Se l’intento di non speculare sul dolore di chi ha conosciuto Marco è evidente e come tale il ricordo del pilota come figura autentica, vitale e sempre fedele a se stessa, questa essenzialità narrativa penalizza lo spettatore che si approccia al film senza conoscerne davvero il protagonista, senza averlo mai visto correre come se non contasse altro. Dall’altra parte il pubblico appassionato di motori e motomondiale tira un sospiro di sollievo davanti a un’opera priva di una retorica che può risultare stucchevole e riesce a essere diretta nel suo descrivere la carriera di Marco Simoncelli, caricando della giusta combinazione di pathos e adrenalina la rievocazione gara per gara di quel mondiale del 2008 che ha visto SuperSic laurearsi campione del mondo e che è senza ombra di dubbio la parte più riuscita dell’intero film, in grado di tenere lo spettatore incollato allo schermo sebbene sappia già come andrà a finire.
Viviamo il mondiale del 2008 attraverso le immagini dell’epoca e le parole di chi era al suo fianco, gli amici di sempre, la sua ragazza, la sua squadra, la famiglia, l’amico fraterno Valentino Rossi (sulla cui rivalità con il pilota spagnolo Marc Marquez vedremo presto una serie tv) e persino il principale avversario per il titolo Alvaro Bautista, in una ricostruzione minuziosa che alterna la narrazione delle gare ad aneddoti che mostrano di quanta ambizione, quanto coraggio, quanta determinazione e non da meno quanto talento Marco abbia fatto sfoggio in quell’anno magico in cui ha realizzato il suo sogno fin da quando da bambino guardava correre Valentino e scriveva sul bordo dei quaderni di scuola “Io diventerò campione del mondo”. La seconda parte di “SIC” è allora un vortice di emozioni pure come solo lo sport sa regalare, tale da rendere al pubblico – anche a coloro che non hanno mai visto una corsa motociclistica in vita loro – impossibile staccare gli occhi dallo schermo e tifare spudoratamente per Marco, per il ragazzo con quel sorriso sincero e dalla parlantina disarmante che sembra lottare contro il mondo intero per realizzarsi.
La fine di SIC, che coincide con l’incoronazione di Marco Simoncelli a campione del mondo, è rapida, volontariamente improvvisa, poiché il film pare interrompersi proprio sul più bello, una scelta che forse rimanda proprio a ciò che è stata anche la vita del pilota.
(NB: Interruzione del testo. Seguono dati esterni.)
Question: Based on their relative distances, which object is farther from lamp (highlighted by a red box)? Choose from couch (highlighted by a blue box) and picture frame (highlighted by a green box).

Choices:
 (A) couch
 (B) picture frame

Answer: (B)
Più che comprensibile la scelta di non discuterne la tragica morte, avvenuta in pista il 23 ottobre 2011 proprio su quello stesso circuito della Malesia in cui tre anni prima aveva realizzato il suo più grande sogno, e celebrarne invece quanto di incredibile ha realizzato in vita. A dieci anni dalla morte di Marco “Sic” Simoncelli la sua persona rimane celebrata e amata dagli appassionati di tutto il mondo e se questo amore collettivo è palpabile solo in parte durante la visione del film, questo tuttavia non manca di trasmettere l’affetto strabordante che chiunque abbia conosciuto Marco sembrava provare per lui e per la sua anima incontenibile, sempre alla ricerca dell’emozione successiva. Ecco allora che SIC assume una dimensione più intima, un taglio meno documentaristico e più familiare, che ci restituisce un’immagine vivida e calda di una leggenda che ci manca tremendamente.